*WHAT YOU WILL DO*. The lines to reproduce from the material below are those from the one containing "text: (505, 183) -> (318, 211), moved" through the one containing "line: (869, 597)", both included; write them out exactly and add nothing.
Segment Start: ENTRIES SHOWN
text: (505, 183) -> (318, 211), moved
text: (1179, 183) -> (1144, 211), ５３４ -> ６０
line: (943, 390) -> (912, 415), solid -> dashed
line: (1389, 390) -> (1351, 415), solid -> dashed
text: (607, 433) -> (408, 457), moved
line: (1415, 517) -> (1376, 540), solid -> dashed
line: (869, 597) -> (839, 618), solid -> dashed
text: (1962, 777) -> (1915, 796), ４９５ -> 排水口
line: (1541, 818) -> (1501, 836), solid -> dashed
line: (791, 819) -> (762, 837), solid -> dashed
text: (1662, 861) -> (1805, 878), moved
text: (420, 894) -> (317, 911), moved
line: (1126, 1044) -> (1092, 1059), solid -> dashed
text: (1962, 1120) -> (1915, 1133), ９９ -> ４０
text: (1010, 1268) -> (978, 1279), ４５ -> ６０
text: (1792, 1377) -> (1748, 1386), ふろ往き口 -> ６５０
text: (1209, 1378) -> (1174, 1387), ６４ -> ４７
Segment End: ENTRIES SHOWN
Segment Start: ENTRIES SHOWN
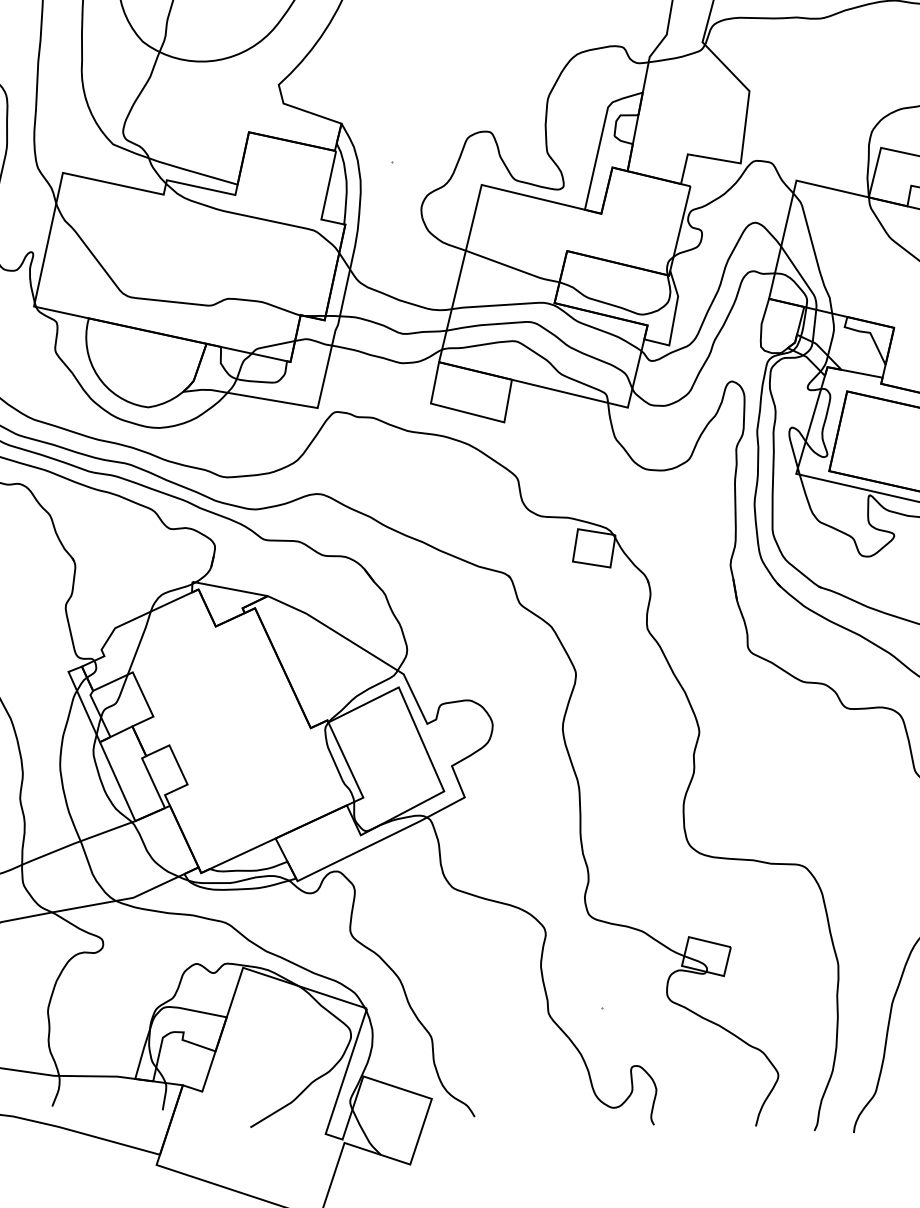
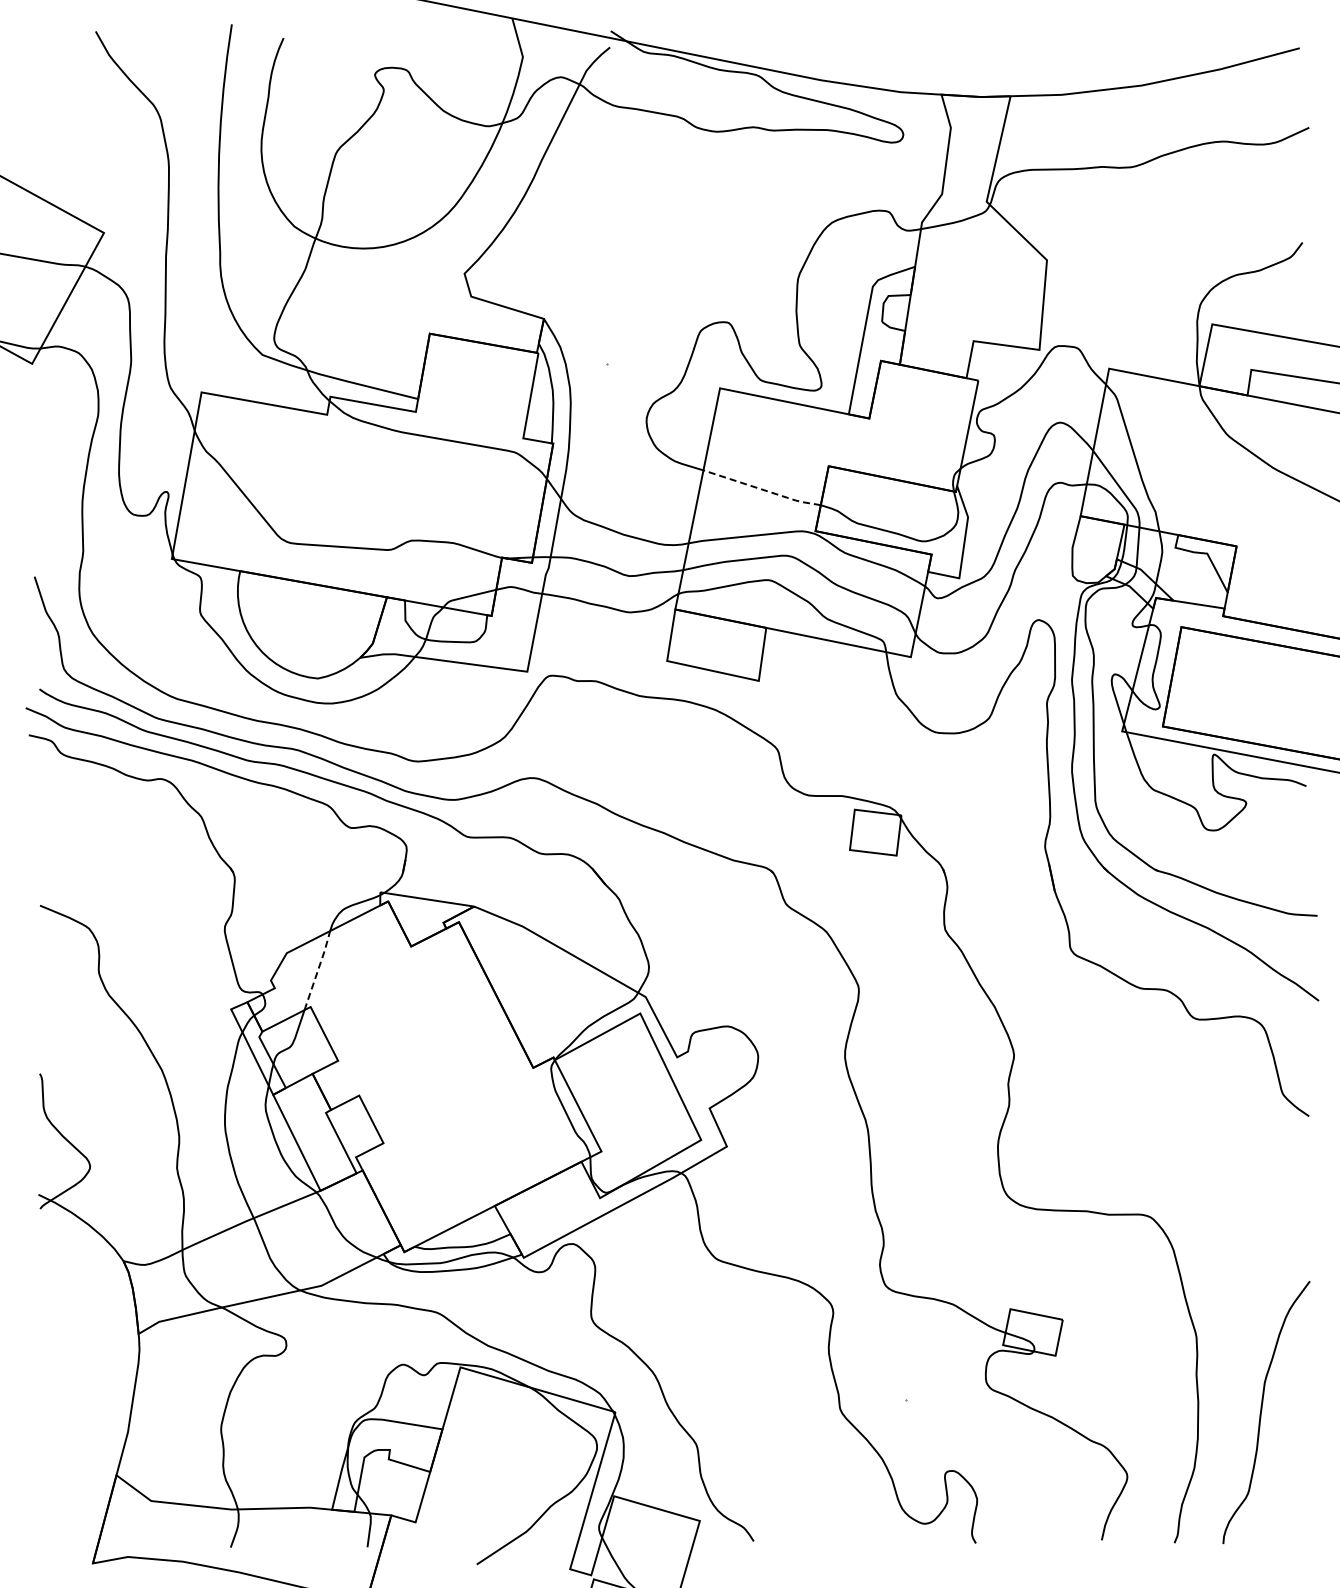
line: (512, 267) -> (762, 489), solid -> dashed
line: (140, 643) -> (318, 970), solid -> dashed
Segment End: ENTRIES SHOWN
*TASK OUTPUT*.
text: (505, 183) -> (318, 211), moved
text: (1179, 183) -> (1144, 211), ５３４ -> ６０
line: (943, 390) -> (912, 415), solid -> dashed
line: (1389, 390) -> (1351, 415), solid -> dashed
text: (607, 433) -> (408, 457), moved
line: (1415, 517) -> (1376, 540), solid -> dashed
line: (869, 597) -> (839, 618), solid -> dashed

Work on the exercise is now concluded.